» **Your goal**: Return the listing below in full, with every line exactly as it is.

» **Data provided**:
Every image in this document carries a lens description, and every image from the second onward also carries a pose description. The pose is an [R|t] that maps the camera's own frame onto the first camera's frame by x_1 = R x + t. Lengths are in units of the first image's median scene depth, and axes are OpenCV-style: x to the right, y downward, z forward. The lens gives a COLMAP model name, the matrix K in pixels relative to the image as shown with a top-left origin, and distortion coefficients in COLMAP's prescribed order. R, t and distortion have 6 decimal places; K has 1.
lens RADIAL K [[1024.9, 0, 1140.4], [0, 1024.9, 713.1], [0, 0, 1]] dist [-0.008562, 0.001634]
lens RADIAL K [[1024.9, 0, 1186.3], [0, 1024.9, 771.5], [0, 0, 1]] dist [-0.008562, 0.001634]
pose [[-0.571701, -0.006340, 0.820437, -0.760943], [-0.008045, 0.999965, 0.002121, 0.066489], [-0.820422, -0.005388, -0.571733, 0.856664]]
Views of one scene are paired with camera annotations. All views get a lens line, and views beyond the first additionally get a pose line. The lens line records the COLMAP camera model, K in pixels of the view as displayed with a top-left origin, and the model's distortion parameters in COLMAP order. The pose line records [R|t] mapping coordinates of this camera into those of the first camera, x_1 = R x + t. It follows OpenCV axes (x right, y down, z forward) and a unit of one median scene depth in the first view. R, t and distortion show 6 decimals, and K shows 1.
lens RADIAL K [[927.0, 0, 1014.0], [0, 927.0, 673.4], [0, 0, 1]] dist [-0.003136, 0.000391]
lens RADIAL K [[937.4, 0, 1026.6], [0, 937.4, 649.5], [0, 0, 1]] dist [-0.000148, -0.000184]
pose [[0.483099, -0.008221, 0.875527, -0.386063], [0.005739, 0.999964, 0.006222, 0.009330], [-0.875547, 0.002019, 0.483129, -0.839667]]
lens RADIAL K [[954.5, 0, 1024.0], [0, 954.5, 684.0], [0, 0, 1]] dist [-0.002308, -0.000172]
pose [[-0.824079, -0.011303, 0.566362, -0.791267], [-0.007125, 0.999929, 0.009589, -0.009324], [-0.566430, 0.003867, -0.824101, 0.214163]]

» **Written answer**:
Every image in this document carries a lens description, and every image from the second onward also carries a pose description. The pose is an [R|t] that maps the camera's own frame onto the first camera's frame by x_1 = R x + t. Lengths are in units of the first image's median scene depth, and axes are OpenCV-style: x to the right, y downward, z forward. The lens gives a COLMAP model name, the matrix K in pixels relative to the image as shown with a top-left origin, and distortion coefficients in COLMAP's prescribed order. R, t and distortion have 6 decimal places; K has 1.
lens RADIAL K [[1024.9, 0, 1140.4], [0, 1024.9, 713.1], [0, 0, 1]] dist [-0.008562, 0.001634]
lens RADIAL K [[1024.9, 0, 1186.3], [0, 1024.9, 771.5], [0, 0, 1]] dist [-0.008562, 0.001634]
pose [[-0.571701, -0.006340, 0.820437, -0.760943], [-0.008045, 0.999965, 0.002121, 0.066489], [-0.820422, -0.005388, -0.571733, 0.856664]]
Views of one scene are paired with camera annotations. All views get a lens line, and views beyond the first additionally get a pose line. The lens line records the COLMAP camera model, K in pixels of the view as displayed with a top-left origin, and the model's distortion parameters in COLMAP order. The pose line records [R|t] mapping coordinates of this camera into those of the first camera, x_1 = R x + t. It follows OpenCV axes (x right, y down, z forward) and a unit of one median scene depth in the first view. R, t and distortion show 6 decimals, and K shows 1.
lens RADIAL K [[927.0, 0, 1014.0], [0, 927.0, 673.4], [0, 0, 1]] dist [-0.003136, 0.000391]
lens RADIAL K [[937.4, 0, 1026.6], [0, 937.4, 649.5], [0, 0, 1]] dist [-0.000148, -0.000184]
pose [[0.483099, -0.008221, 0.875527, -0.386063], [0.005739, 0.999964, 0.006222, 0.009330], [-0.875547, 0.002019, 0.483129, -0.839667]]
lens RADIAL K [[954.5, 0, 1024.0], [0, 954.5, 684.0], [0, 0, 1]] dist [-0.002308, -0.000172]
pose [[-0.824079, -0.011303, 0.566362, -0.791267], [-0.007125, 0.999929, 0.009589, -0.009324], [-0.566430, 0.003867, -0.824101, 0.214163]]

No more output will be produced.